Choosing the right cable type and size for a given electrical run isn't rocket science but it does involve working with the rules, regulations and wire characteristics tables found in the National Electric Code (NEC). Solving this problem also requires the ability to work a few simple algebraic formulas. Factors like the length of the cable run, the specific resistance of the conductor, the load current being carried by the cable, continuous or non-continuous duty load, and the maximum allowable voltage drop, all come into play when selecting the size of cable to be used.

Determine the type of loads that the cable will be carrying electricity to, whether they are continuous duty loads, noncontinuous duty loads, or a combination of the two. Article 100 Definitions of the NEC defines a Continuous Load as "A load where the maximum current is expected to continue for 3 hours or more." An example of such a load would be De-icing equipment." Noncontinuous loads can be defined as any load where current is expected to flow continuously for less than 3 hours at a time; i.e., a refrigerator/freezer.

List the "Full Load Amperes" (FLA) or "Branch Circuit Selection Current" for all the loads to be served. This data will be found on the load's "Nameplate." A load rated in watts on its nameplate, like a baseboard heating unit, requires you to compute the FLA by dividing the Wattage Rating by the voltage; i.e., the FLA for a 240-Volt, 5,200 Watt heater equals 5,200/240 = 2.17 Amperes (A).

Compute the minimum conductor ampacity for the continuous duty loads by adding up separately all their FLA and Branch Circuit Selection currents and then multiplying the larger of the two sums by 1.25 per NEC Article 210.19(A)(1). Example: Total FLA = 30 Amperes Total Branch Selection Current = 25 Amperes Minimum conductor ampacity = 1.25(30) = 37.5 A

Add up the FLA for all the noncontinuous loads and add that sum to the minimum conductor ampacity computed for the continuous loads in the last step to find the actual minimum conductor ampacity for the circuit.

Using the total minimum conductor ampacity computed in the above step, select the cable size based on NEC Article 310, Table 310.16. At fist glance, it would appear that you could use an American Wire Gauge (AWG) 10 conductor but there is an exception to the rule here. There's an exception to the rule for AWG 14, 12, and 10 wires. Article 240.4(D) limit AWG14, 12, and 10 copper wire for use on branch circuits with an Over-Current Protective Device (OCPD), fuse or circuit breaker (CB) rated at 15, 20, and 30 Amperes respectively therefore you would select an AWG 8 conductor size. Anytime the required ampacity falls between two standard values you select the conductor with the higher rating.
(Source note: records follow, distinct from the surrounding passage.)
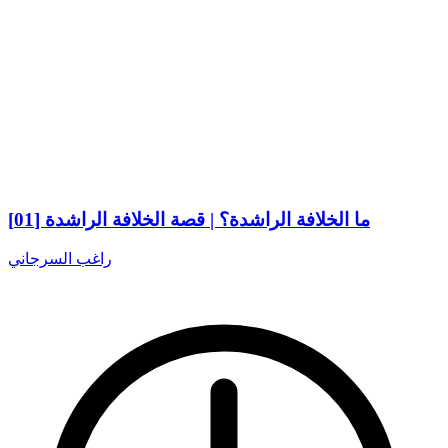
ما الخلافة الراشدة؟ | قصة الخلافة الراشدة [01]
راغب السرجاني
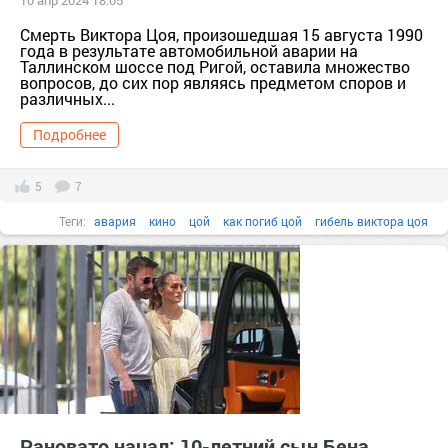
10 апр 2024 18:05
Смерть Виктора Цоя, произошедшая 15 августа 1990
года в результате автомобильной аварии на
Таллинском шоссе под Ригой, оставила множество
вопросов, до сих пор являясь предметом споров и
различных...
Подробнее
5
7
Теги:
авария
кино
цой
как погиб цой
гибель виктора цоя
Рановато начал: 10-летний сын Бена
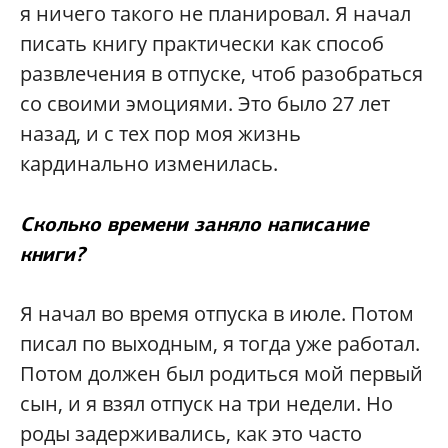
я ничего такого не планировал. Я начал
писать книгу практически как способ
развлечения в отпуске, чтоб разобраться
со своими эмоциями. Это было 27 лет
назад, и с тех пор моя жизнь
кардинально изменилась.
Сколько времени заняло написание
книги?
Я начал во время отпуска в июле. Потом
писал по выходным, я тогда уже работал.
Потом должен был родиться мой первый
сын, и я взял отпуск на три недели. Но
роды задерживались, как это часто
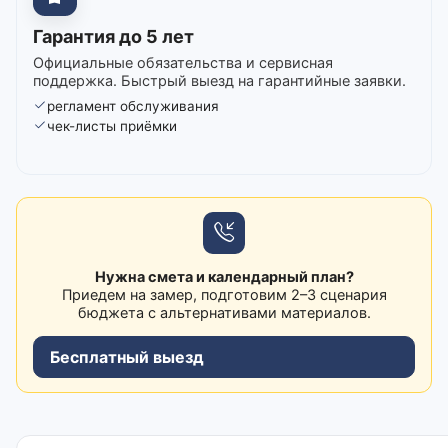
Гарантия до 5 лет
Официальные обязательства и сервисная
поддержка. Быстрый выезд на гарантийные заявки.
регламент обслуживания
чек-листы приёмки
Нужна смета и календарный план?
Приедем на замер, подготовим 2–3 сценария
бюджета с альтернативами материалов.
Бесплатный выезд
Verify that you can actually use an AWG 8 copper conductor with an ampacity of 60 Amperes for this cable run by computing the voltage drop. Circuit voltage drop is calculated using this formula VD = (2 * L * R * I) / 1000ft where: L = length of the cable run R = resistance of the wire as given in NEC Table 9 I = Load current or 37.5 Amperes in the example given. The Fine Print Notes (FPN) of the NEC allow for a 2 per cent voltage drop (VD) on branch circuits or 2.4 Volts on a 120-Volt circuit and 4.8 Volts on a 240-Volt branch circuit.

For this article's example, assume the cable run is 150 feet Table 9 gives a resistance of 0.7780 Ohms per 1000 feet Therefore VD = (2_L_R_I)/1000 = (2_150_0.778_37.5)/1000 = 8.75 Volts which means that you can't use an AWG 8 cable. An AWG 2 conductor has a resistance of 0.1940 Ohms per 1000 feet which gives us a VD of 2.1825 Volts which is under the allowable 2.4 Volts so you will have to us an AWG 2 cable for this run.